What Chris would ask: Steve Ballmer took over as CEO of Microsoft 10 years ago. Is the company now where you thought it would (and should) be today? If not, what would you have done differently as CEO?

Tina Fey
It might seem like a stretch to have the writer/actor/creator of 30 Rock on a show concerning financial matters, but Chris thinks he could justify the leap. "Her character on 30 Rock was forced to learn how to handle the business side of show biz, but Tina already had that sense coming out of the writers' room and creating a show. Really, it would work. Otherwise I'm praying she writes a business book and needs to do a radio tour."

What Chris would ask: You were a vocal critic of NBC's decision to move Jay Leno to primetime because it bumped out scripted programming.
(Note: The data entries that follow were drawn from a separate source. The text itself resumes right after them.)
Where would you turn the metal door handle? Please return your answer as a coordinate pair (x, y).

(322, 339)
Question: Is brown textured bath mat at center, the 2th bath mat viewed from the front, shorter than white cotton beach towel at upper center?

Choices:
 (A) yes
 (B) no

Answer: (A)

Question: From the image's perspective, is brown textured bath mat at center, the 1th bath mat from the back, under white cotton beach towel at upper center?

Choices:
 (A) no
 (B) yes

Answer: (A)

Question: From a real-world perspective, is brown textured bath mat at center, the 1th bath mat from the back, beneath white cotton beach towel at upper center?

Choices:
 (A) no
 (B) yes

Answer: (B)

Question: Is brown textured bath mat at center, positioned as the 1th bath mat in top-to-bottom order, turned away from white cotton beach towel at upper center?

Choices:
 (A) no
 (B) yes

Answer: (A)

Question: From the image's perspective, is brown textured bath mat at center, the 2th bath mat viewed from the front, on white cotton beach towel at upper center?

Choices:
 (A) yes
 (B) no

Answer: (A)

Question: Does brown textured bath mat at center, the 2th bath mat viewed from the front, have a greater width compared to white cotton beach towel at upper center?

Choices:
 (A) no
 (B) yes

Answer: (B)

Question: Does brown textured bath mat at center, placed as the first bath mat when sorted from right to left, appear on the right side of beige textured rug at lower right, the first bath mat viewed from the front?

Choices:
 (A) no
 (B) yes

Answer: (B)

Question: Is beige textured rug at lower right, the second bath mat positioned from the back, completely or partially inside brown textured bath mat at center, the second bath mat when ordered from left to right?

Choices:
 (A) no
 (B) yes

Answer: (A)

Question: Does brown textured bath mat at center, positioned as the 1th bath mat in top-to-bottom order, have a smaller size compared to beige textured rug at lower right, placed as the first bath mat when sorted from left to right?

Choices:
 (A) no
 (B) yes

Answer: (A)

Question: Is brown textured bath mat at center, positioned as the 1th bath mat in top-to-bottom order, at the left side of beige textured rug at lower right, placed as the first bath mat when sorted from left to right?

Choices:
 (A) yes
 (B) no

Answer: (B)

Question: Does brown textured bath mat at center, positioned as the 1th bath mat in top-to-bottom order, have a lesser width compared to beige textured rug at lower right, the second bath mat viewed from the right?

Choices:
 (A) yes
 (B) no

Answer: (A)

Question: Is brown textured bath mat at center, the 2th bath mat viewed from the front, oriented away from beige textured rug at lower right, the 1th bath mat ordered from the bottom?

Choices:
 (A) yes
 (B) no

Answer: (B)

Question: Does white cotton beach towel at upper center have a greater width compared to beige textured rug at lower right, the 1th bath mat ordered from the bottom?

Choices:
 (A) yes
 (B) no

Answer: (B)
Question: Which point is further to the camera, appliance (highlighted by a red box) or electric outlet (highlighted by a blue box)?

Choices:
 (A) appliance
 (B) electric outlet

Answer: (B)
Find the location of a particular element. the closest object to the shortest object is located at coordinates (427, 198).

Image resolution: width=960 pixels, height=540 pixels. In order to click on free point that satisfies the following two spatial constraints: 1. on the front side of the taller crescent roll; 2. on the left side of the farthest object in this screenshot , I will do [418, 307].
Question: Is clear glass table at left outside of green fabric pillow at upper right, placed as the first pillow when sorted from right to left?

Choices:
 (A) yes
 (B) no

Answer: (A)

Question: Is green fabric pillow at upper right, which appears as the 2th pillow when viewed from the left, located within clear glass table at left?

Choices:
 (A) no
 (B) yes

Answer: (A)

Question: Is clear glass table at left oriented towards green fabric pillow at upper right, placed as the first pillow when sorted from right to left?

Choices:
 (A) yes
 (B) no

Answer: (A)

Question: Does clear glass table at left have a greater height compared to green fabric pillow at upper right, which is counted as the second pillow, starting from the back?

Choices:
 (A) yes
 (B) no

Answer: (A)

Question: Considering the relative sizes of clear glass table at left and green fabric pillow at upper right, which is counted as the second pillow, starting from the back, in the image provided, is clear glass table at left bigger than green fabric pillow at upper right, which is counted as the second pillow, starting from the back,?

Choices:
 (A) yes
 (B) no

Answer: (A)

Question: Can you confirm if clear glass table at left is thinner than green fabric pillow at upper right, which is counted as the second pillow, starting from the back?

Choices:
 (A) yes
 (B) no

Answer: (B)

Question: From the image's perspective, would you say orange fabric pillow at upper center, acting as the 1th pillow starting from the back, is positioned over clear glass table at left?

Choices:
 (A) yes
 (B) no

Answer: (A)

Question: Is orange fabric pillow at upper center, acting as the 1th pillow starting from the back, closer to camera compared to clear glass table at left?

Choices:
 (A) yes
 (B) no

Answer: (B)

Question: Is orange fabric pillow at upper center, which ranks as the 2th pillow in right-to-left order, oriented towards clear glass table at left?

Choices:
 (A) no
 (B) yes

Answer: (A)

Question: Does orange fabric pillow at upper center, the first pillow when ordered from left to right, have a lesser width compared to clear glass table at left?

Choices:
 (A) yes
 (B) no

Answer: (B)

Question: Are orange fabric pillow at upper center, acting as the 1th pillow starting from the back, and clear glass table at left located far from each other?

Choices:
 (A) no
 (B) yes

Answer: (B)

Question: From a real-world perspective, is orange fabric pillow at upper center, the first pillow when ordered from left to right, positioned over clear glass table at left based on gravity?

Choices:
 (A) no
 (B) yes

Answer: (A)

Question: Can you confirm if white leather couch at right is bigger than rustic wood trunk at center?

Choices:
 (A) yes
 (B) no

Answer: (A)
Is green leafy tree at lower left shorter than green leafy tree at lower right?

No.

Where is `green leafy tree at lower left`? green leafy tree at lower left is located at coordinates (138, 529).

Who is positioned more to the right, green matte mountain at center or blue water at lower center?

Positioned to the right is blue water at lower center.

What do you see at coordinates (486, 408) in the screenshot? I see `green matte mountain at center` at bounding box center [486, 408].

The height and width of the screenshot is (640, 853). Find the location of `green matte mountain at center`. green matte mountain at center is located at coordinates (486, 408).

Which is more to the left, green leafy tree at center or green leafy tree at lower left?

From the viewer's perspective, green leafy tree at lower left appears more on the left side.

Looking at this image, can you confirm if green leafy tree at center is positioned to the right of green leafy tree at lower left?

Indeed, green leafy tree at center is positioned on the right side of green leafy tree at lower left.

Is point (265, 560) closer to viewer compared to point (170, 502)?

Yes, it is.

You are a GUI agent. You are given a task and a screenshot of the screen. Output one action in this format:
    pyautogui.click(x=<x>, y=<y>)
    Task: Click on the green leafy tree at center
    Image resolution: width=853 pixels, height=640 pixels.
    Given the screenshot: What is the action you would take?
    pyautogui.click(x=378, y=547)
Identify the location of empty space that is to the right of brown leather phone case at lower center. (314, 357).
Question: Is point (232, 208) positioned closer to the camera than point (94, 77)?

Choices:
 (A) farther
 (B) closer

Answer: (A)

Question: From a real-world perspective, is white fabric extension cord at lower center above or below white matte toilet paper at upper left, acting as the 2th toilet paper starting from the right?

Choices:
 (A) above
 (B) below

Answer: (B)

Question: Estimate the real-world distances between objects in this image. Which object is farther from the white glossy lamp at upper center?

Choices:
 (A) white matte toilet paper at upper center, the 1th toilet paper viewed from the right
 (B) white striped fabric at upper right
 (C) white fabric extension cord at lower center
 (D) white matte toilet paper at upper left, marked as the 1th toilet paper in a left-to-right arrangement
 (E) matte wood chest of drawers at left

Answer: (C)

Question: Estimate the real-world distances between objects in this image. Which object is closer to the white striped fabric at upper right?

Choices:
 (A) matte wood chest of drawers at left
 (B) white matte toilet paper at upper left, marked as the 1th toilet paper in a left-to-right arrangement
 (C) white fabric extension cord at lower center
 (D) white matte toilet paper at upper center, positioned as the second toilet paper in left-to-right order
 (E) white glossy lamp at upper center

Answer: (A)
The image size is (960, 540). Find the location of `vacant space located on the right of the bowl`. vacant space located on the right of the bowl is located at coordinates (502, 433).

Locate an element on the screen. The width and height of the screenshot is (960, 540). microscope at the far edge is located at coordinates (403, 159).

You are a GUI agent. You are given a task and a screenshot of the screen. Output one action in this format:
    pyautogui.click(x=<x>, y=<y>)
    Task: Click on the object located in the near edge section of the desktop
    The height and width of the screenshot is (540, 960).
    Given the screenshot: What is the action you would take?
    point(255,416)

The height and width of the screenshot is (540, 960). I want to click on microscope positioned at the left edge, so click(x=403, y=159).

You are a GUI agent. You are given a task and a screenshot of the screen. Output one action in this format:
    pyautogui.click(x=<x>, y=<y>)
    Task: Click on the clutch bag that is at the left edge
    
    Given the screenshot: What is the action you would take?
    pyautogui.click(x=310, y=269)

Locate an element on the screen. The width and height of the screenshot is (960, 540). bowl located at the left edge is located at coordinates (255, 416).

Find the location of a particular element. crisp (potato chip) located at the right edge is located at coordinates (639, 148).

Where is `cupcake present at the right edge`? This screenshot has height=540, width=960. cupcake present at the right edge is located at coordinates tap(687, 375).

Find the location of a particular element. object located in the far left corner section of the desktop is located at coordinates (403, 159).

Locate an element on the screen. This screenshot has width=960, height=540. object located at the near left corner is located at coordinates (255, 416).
Creative differences aside, did you also think NBC was making a bad business decision? And did you catch any heat from the NBC brass? In the remaining 15 minutes, please share what Alec Baldwin and Tracey Morgan are really like. (No, really.)

Jim Sinegal
The co-founder of Costco (Nasdaq: COST) is another Fool favorite -- yes, we named a conference room for him after he visited the company last year. "I love how authentic he is. Some CEOs are as slick and polished as politicians," says Chris. "I don't believe anyone has ever referred to Jim Sinegal as slick."

What Chris would ask: What is the one piece of advice you received from your mentor, Sol Price, that you wish other CEOs could hear and heed?

Indra Nooyi
Chris is highly impressed by the Indian-born CEO of PepsiCo (NYSE: PEP), both for her business acumen and for the fact that, well, there aren't a whole lot of Indian-born women in the CEO offices of major U.S. corporations.

What Chris would ask: I am an avowed Diet Coke drinker. Can you convince me to switch to Diet Pepsi?

Steven Spielberg
Movies are Chris' passion, so there's a possibility that this interview could end up like theSaturday Night Live skit when Chris Farley asks his guests if they remember the time ... Yeah, that was awesome. But Chris vows that they could chat about how Spielberg borrows techniques from other directors and somehow tie that to investing.

What Chris would ask: There was a lot of hoopla and huge expectations when you launched Dreamworks Animation SKG (NYSE: DWA), yet most would agree that Pixar is more highly regarded. How much does that bother you?

Bill Clinton
The guy can talk about anything, says Chris. "We'd probably need to make the show longer."

What Chris would ask: A lot of the foundation for the 2008 financial crisis was laid during your presidency. If you could have a mulligan, what would you have done differently? Also, can you explain your decision to reappoint Alan Greenspan? And really, what's the best sports-related perk of being president of the United States?